How Do You Tell How Hot the Coals Are?
Get a feel for things! Cautiously hold your hand 4 inches over the coals. Start counting the number of seconds you can hold your hand in place before the heat forces you to pull away.
- If you can hold your hand above the fire for no more than 2 seconds, the heat level is "hot" (about 500°).
- If you can only hold your hand above the coals for 3 seconds, the heat level is "medium-hot" (about 400°).
- If you can hold your hand above the coals for no more than 4 seconds, the heat level is "medium" (about 350°).
- If you can hold your hand above the coals for about 5 seconds, the heat level is "low" (about 300°).
When Do You Use Direct vs. Indirect Heat?
- Direct Heat: Cooking directly over the flames. The exterior of foods will char quickly, so think small. Petite or thin pieces of meat or vegetables that cook quickly over high temperatures. Direct heat is also great for steaks, chicken breasts, veggies and fish fillets.
- Indirect: Cooking slightly away from the flames, where temperatures are lower. Here, you should think big! Indirect heat imparts delicious flavor, sometimes over hours of cooking time. Think large pieces of meat, such as ribs, brisket or whole birds.
How to Prepare a Charcoal Grill for Direct Heat
Spread preheated coals in an even layer. Or, for better control, arrange the coals to create a hot zone, a medium zone and a cool zone. Accomplish this by raking coals into a double layer in one third of the grill, a single layer in another third, and by keeping them out of the final third entirely.
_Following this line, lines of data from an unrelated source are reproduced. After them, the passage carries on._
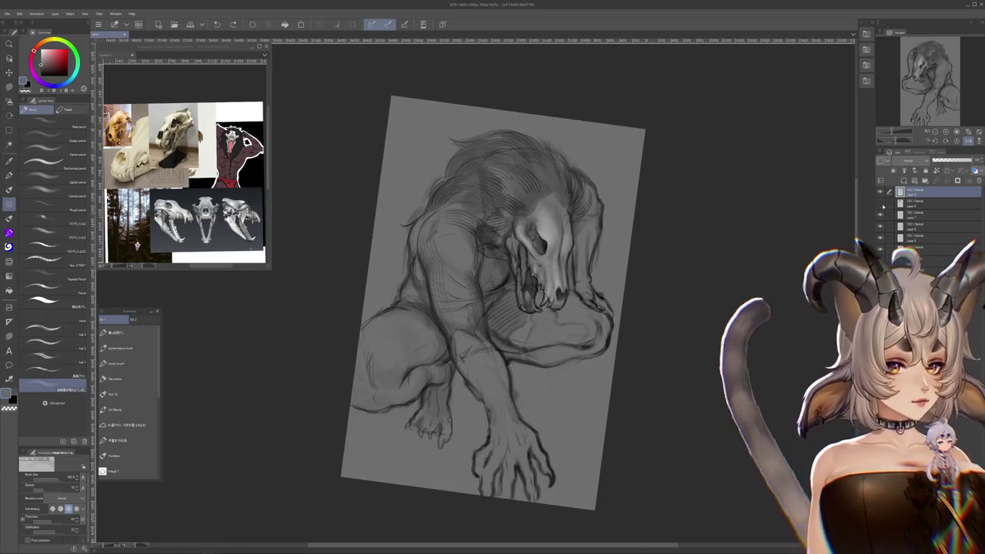
- Make Layer 8 active and frame the creature with the airbrush selected
click(884, 204)
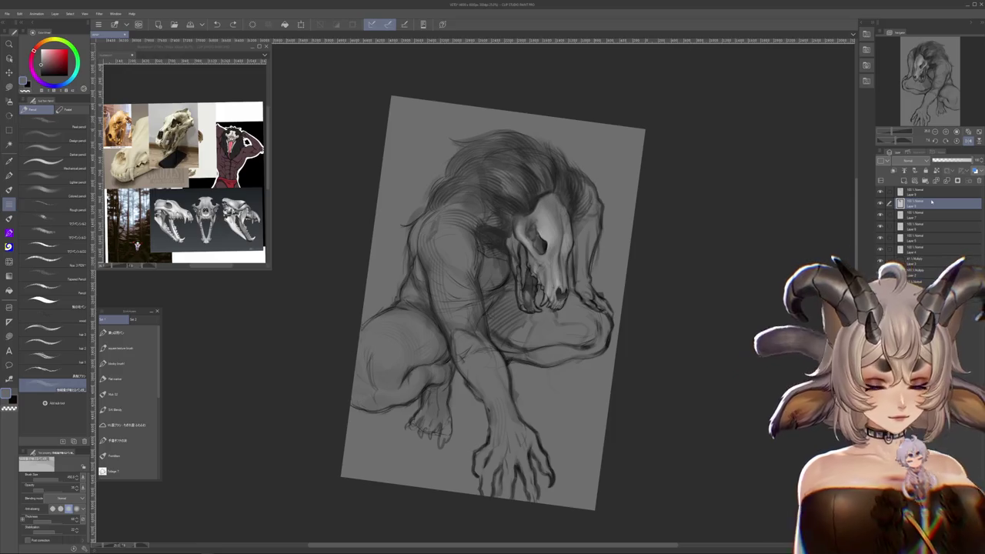
drag(473, 290, 440, 360)
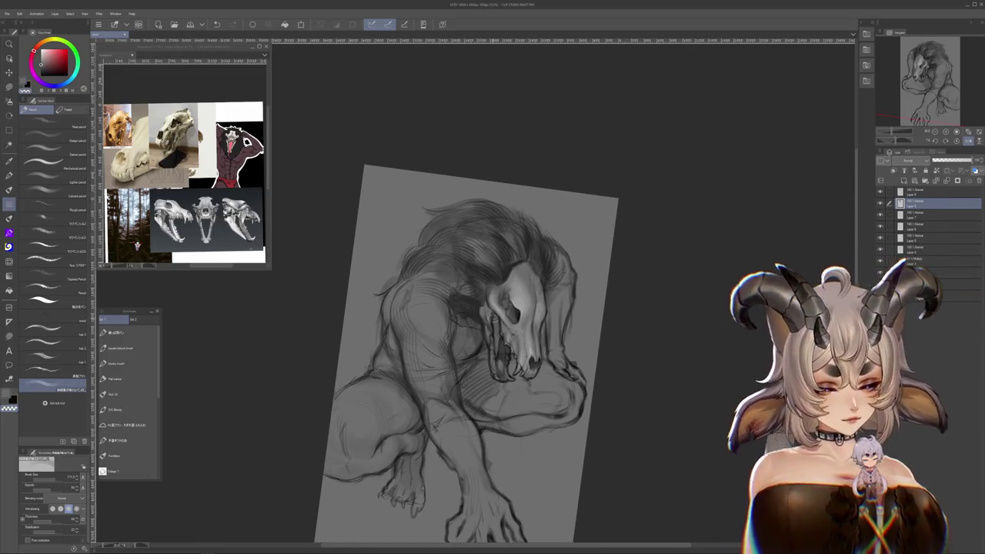
drag(542, 251, 476, 293)
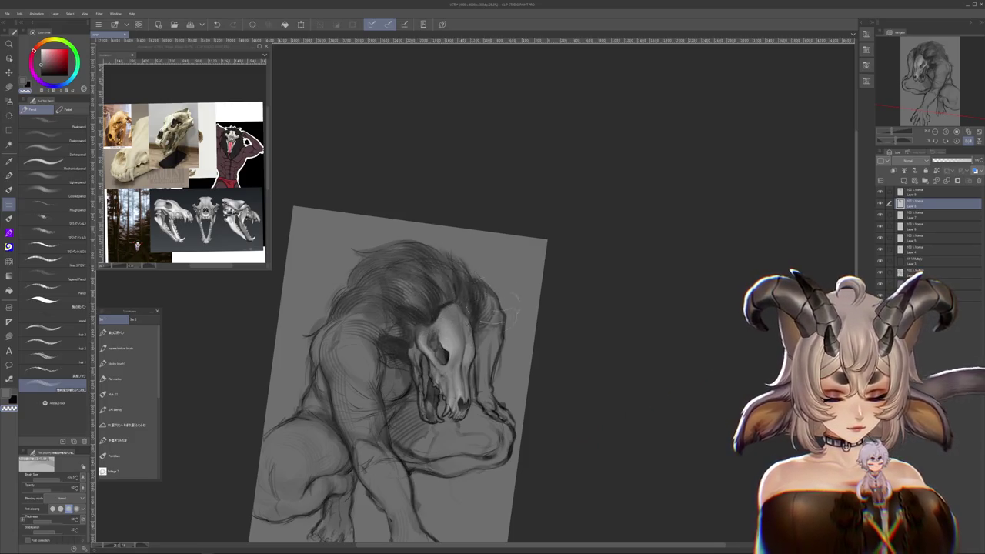
mouse_move(412, 297)
mouse_down()
mouse_move(420, 270)
mouse_move(451, 251)
mouse_up()
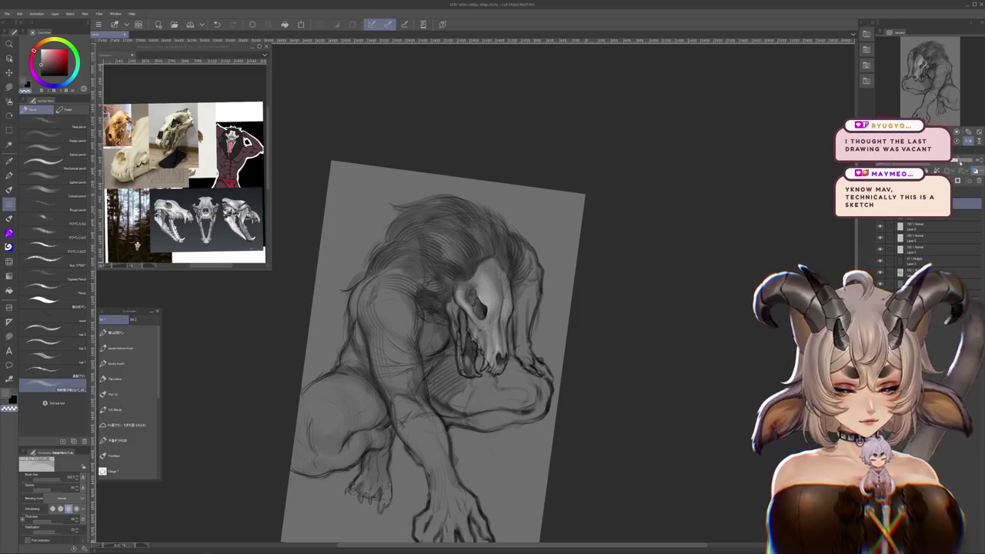
key(b)
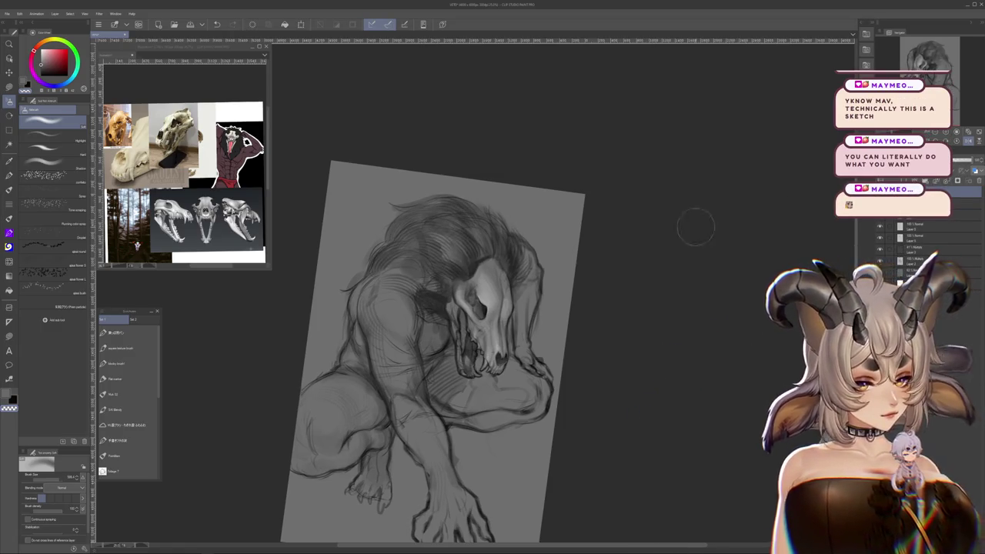
drag(446, 354, 455, 310)
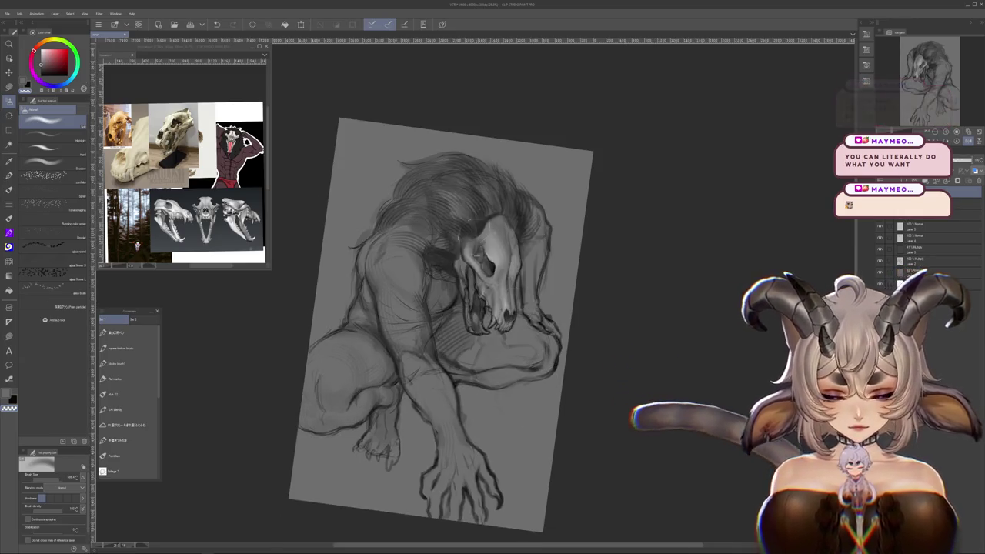
scroll(718, 224, up, 2)
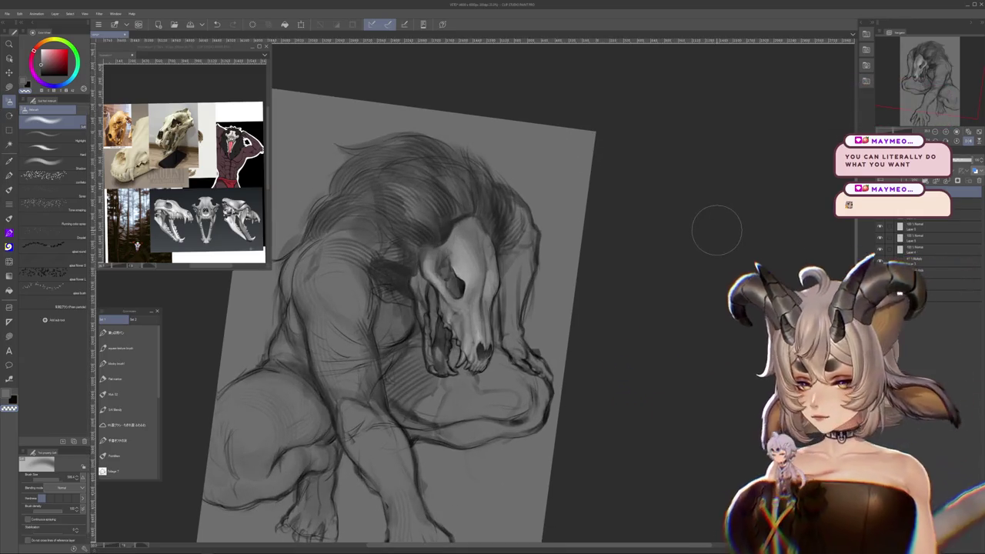
- Lasso a shadow area on the lower leg and fill it darker
key(m)
mouse_move(313, 356)
mouse_down()
mouse_move(312, 380)
mouse_move(364, 331)
mouse_up()
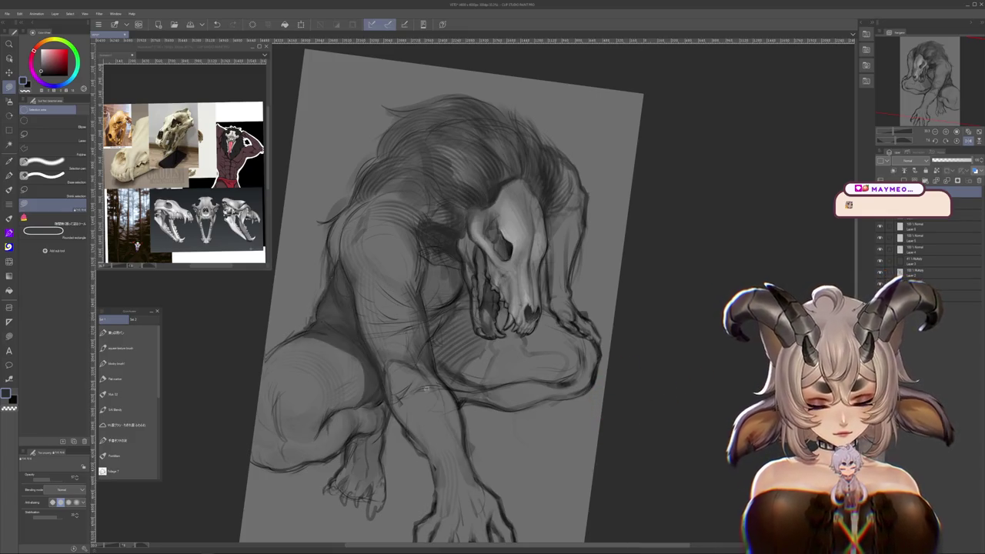
drag(465, 442, 378, 383)
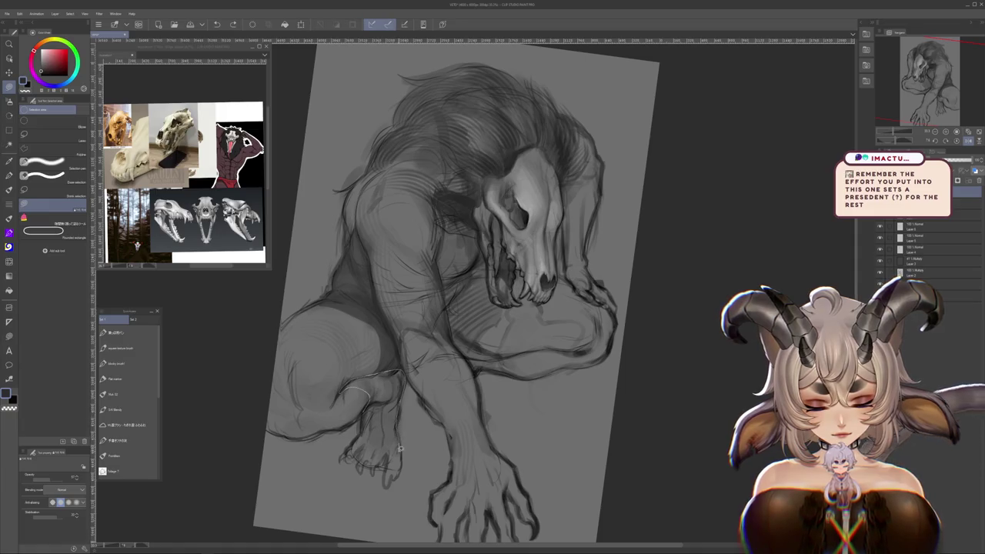
drag(358, 436, 359, 437)
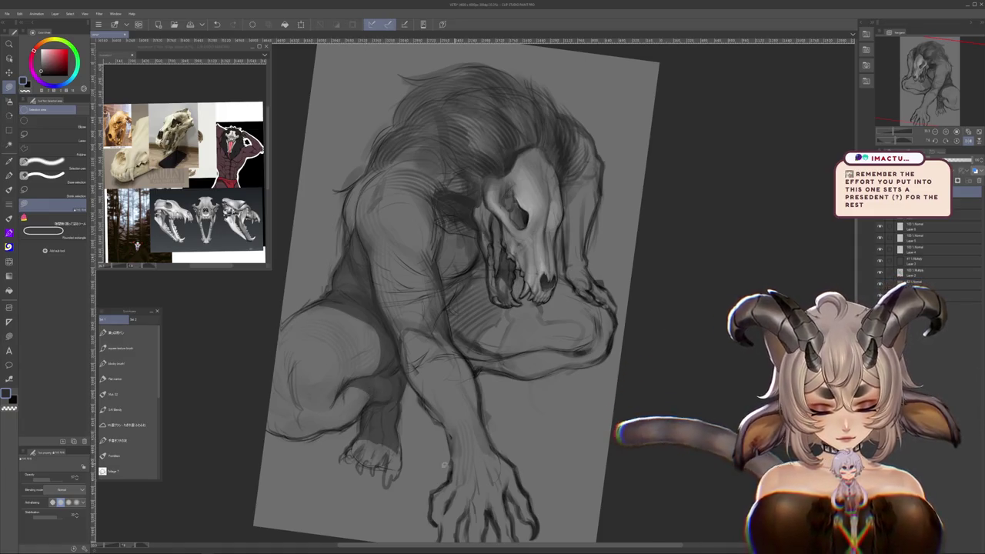
mouse_move(431, 462)
mouse_down()
mouse_move(476, 475)
mouse_move(501, 382)
mouse_up()
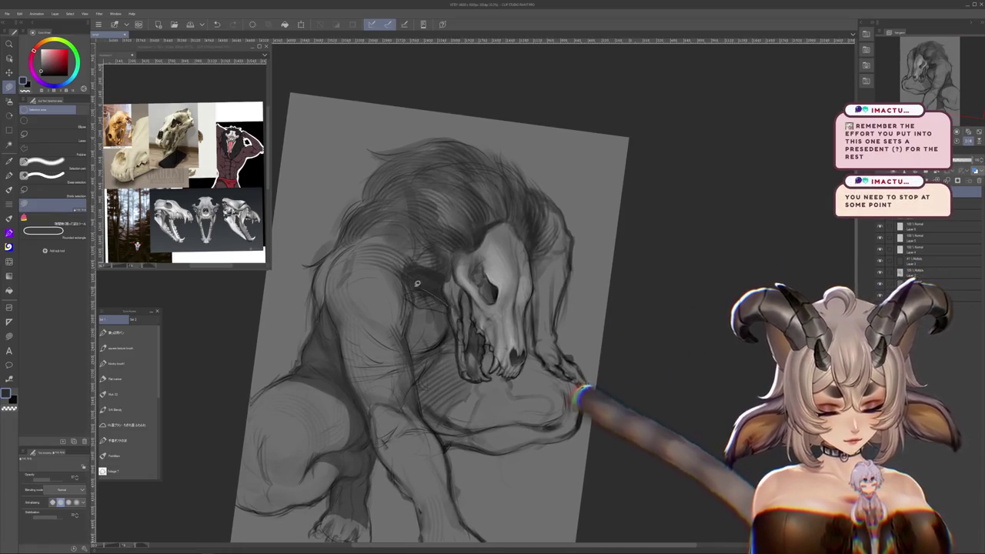
- Lasso a shadow area down the torso, fill it with darker grey, and return to brushes
mouse_move(405, 287)
mouse_down()
mouse_move(432, 422)
mouse_move(451, 447)
mouse_up()
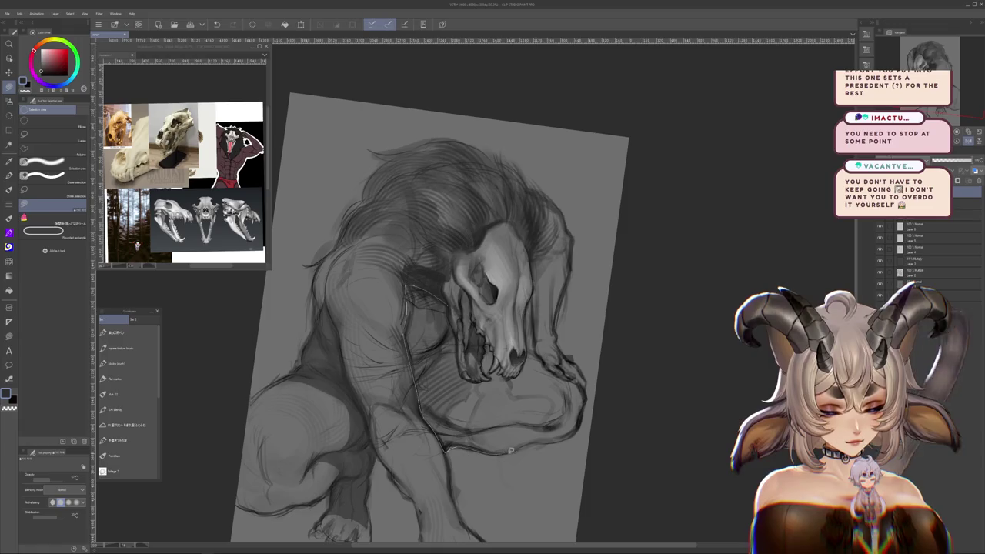
drag(580, 417, 563, 375)
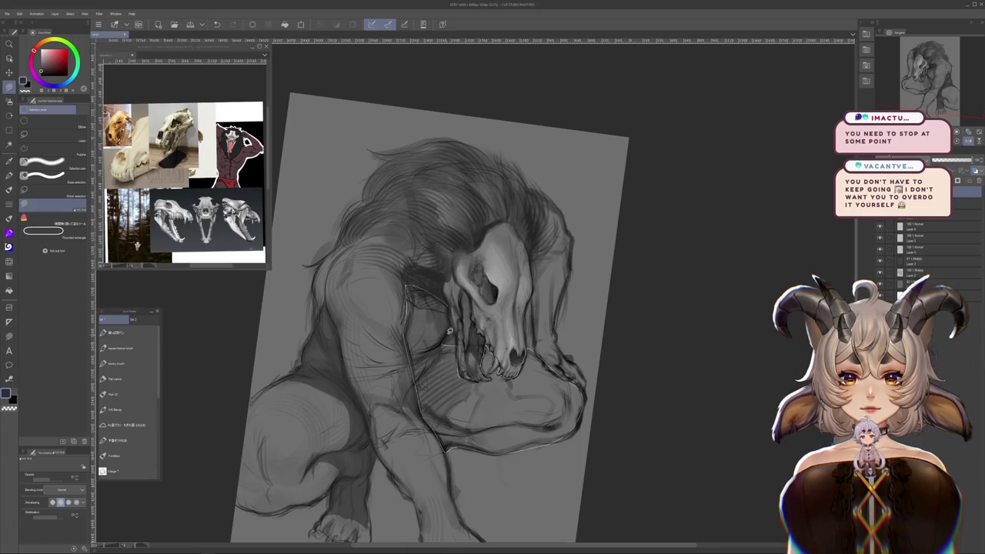
drag(450, 331, 448, 328)
drag(656, 462, 690, 358)
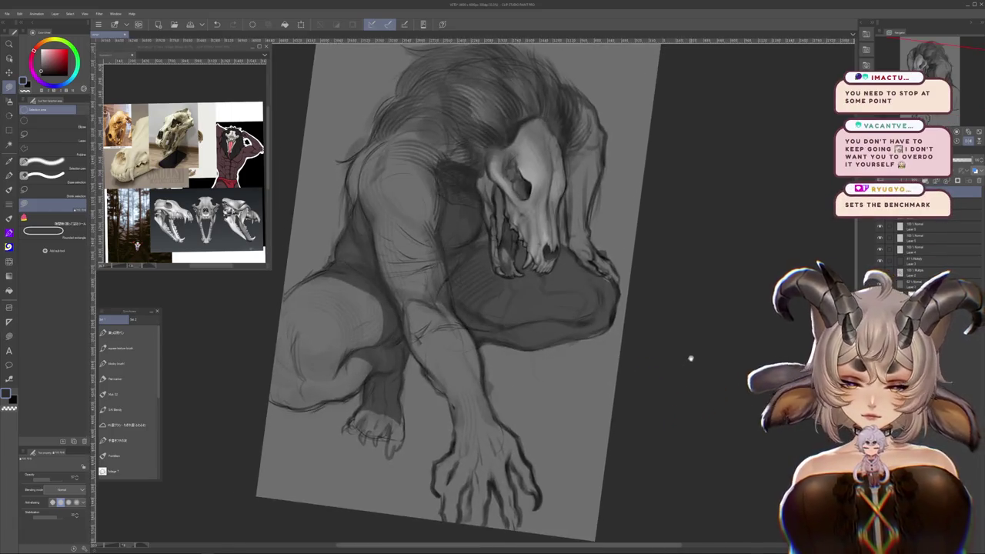
scroll(622, 385, down, 5)
scroll(660, 260, up, 2)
Use the hot zone for searing, the medium for cooking, and the cool zone for resting food once it’s done cooking.
How to Prepare a Charcoal Grill for Indirect Heat
Bank half of the hot coals on one side of the grill and the other half on the other side. Place a foil drip pan in the center of the grill. Replace the cooking grate and place the meat over the drip pan. Cover and grill according to recipe directions.
How To Grill in Foil Packets
Make individual servings of seasoned meats and vegetables on the grill with foil packets.
To make the packets: Center one serving on a double thickness of heavy foil. Bring sides of foil together and double fold with 1-inch folds, making sure to leave room for heat circulation at the top. Double fold the ends with 1-inch folds. After the foil packets are grilled, open both ends to let the steam escape and then open the top of each packet. Serve food out of packets or spoon onto plates.
How to Grill with Wood Chips
1. Place the soaked wood chips on a large piece of heavy-duty foil.
2. Bring up two edges over the center of chips and fold down twice.
3. Fold the side edges over twice.
4. Poke holes in top of packet with a knife or long handled fork and place on the grill.
How to Clean a Grill
Clean the food grate with a stiff wire brush after cooking—the residual heat will help remove food residue.